Problems to solve:
**a)** Write out the passage of the Psalm 119 commentary starting at "The law is not" and ending at "35, 77, 92).".
**b)** In the Psalm 119 commentary, what three things does the poet appeal to in turn when praying "Give me life"?

This stanza of Psalm 119 begins with and is dominated by petition. Like all the psalmists, when trouble comes he runs to God in prayer not from Him in rebellion. Three times the poet prays, “Give me life,” appealing in turn to God’s “promise” (the will of God), God’s “justice” (God’s decisions) and God’s “steadfast love” (the heart of God). As affirmed throughout, God’s justice ultimately takes the form of merciful love and is carried out only as He deems fit.

God’s “law” is not to be interpreted as a legal code, as the Torah or as the tradition of the scribes. It is the Lord who teaches the law and all of it points back to Him and His will. By keeping the law one is seeking the Lord and therefore a faithful disciple.

The law is not kept simply by human determination but through prayer and God’s help (see vv. 10, 18, 25, 36). Contrary to a worldly perspective obedience to the law becomes not a burden but a source of unfailing joy (see vv. 24, 35, 77, 92).

(Records from a dataset)
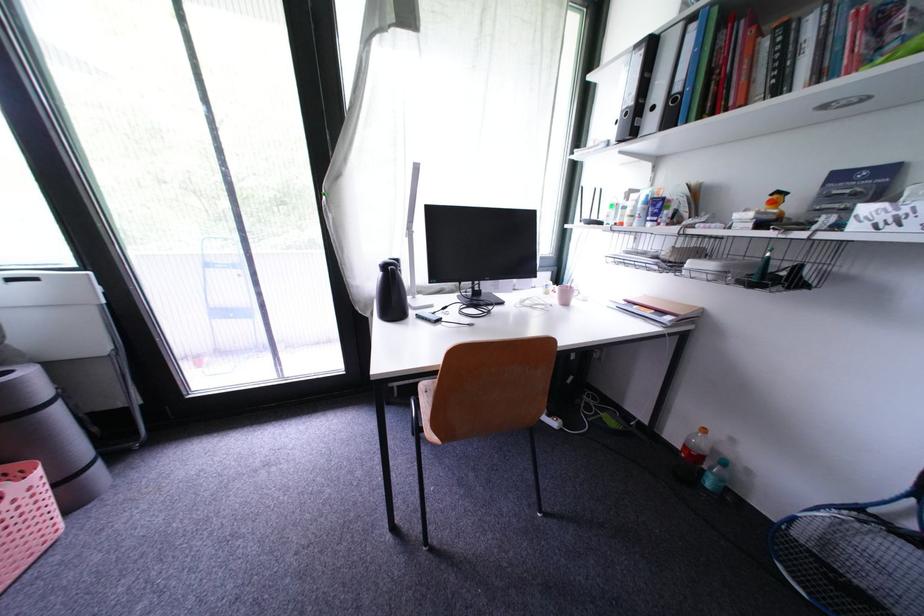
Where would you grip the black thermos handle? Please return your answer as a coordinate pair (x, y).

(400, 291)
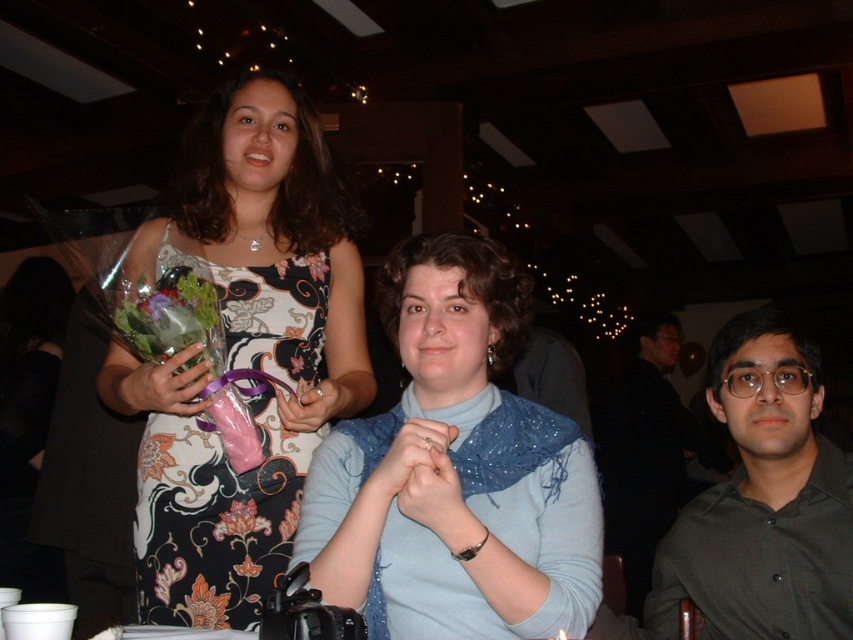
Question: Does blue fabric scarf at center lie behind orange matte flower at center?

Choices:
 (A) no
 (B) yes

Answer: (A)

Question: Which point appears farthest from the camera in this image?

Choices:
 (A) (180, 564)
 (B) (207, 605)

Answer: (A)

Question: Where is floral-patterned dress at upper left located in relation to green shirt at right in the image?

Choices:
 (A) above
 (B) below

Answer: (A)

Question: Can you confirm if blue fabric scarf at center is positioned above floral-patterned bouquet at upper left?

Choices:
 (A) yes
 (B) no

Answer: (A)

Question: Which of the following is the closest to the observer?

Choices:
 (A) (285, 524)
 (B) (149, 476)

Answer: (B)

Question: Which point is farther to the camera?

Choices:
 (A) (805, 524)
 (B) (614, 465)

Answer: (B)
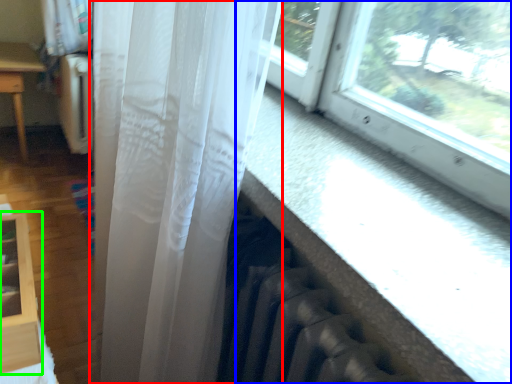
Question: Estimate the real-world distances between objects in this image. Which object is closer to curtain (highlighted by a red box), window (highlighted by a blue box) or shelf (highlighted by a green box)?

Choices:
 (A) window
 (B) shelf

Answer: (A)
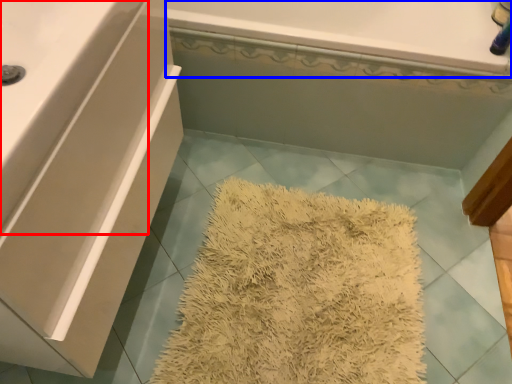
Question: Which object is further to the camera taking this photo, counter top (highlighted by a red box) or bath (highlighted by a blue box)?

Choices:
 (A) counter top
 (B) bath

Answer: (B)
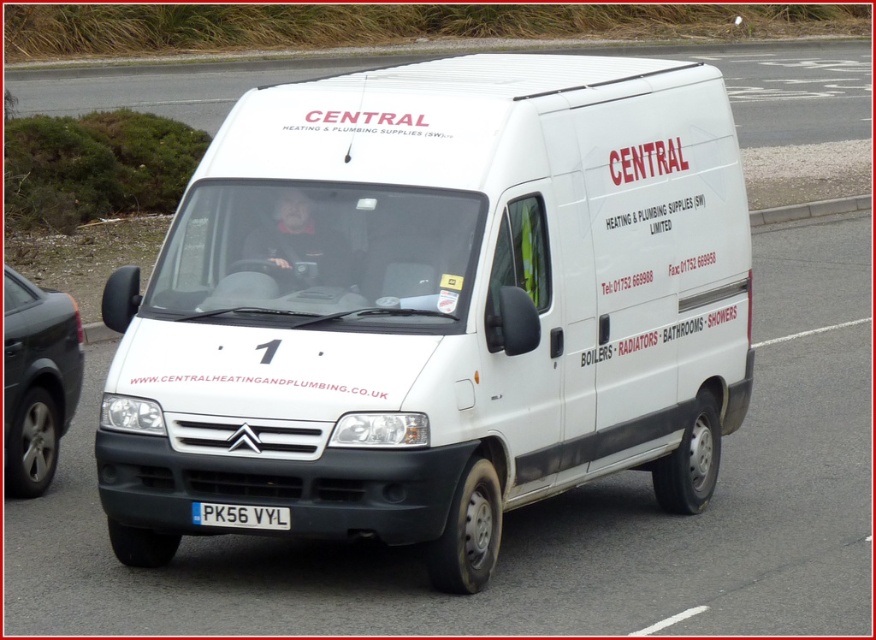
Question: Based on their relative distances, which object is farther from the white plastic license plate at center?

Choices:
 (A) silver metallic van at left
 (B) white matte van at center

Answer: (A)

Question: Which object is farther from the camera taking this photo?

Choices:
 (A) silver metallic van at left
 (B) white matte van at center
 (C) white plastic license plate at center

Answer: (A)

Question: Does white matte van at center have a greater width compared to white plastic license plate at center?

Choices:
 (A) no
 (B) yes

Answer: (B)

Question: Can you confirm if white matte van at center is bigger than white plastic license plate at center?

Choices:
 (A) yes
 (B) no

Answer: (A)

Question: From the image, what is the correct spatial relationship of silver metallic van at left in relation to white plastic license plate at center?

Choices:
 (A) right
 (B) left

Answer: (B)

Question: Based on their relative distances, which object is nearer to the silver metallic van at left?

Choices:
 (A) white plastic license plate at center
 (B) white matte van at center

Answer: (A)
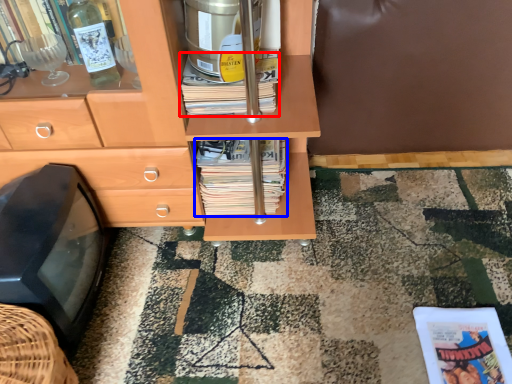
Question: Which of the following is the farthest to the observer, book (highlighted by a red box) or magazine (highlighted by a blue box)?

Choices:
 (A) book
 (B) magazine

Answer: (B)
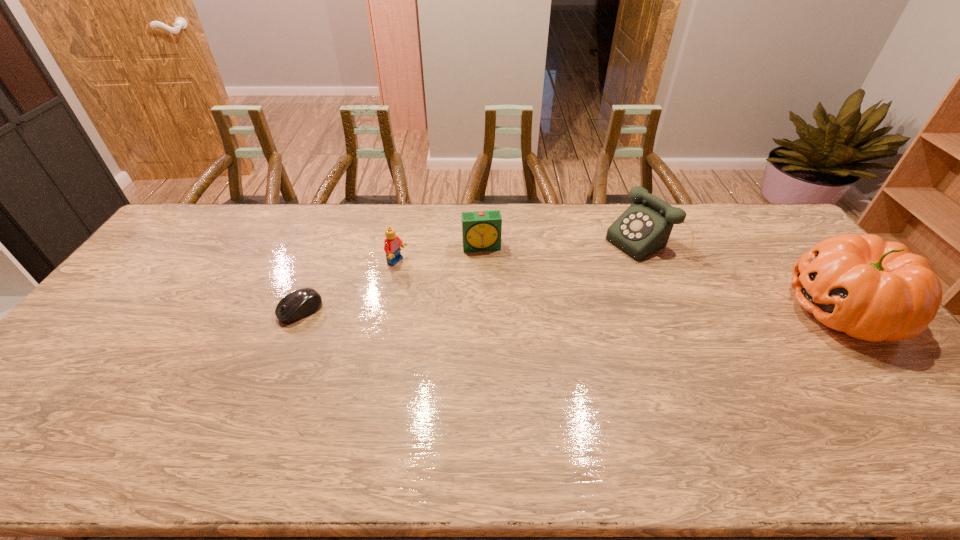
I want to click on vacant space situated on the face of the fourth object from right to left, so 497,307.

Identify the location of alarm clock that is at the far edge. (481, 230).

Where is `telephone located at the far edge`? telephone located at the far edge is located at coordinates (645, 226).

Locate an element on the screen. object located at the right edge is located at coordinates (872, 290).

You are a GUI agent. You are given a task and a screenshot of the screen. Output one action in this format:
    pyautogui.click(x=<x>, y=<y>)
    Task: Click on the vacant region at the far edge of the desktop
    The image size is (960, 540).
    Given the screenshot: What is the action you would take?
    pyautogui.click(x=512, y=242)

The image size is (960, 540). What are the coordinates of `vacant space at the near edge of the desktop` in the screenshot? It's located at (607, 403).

Solutions to the problems:
**a)**
The law is not kept simply by human determination but through prayer and God’s help (see vv. 10, 18, 25, 36). Contrary to a worldly perspective obedience to the law becomes not a burden but a source of unfailing joy (see vv. 24, 35, 77, 92).

**b)** God's promise, God's justice, and God's steadfast love.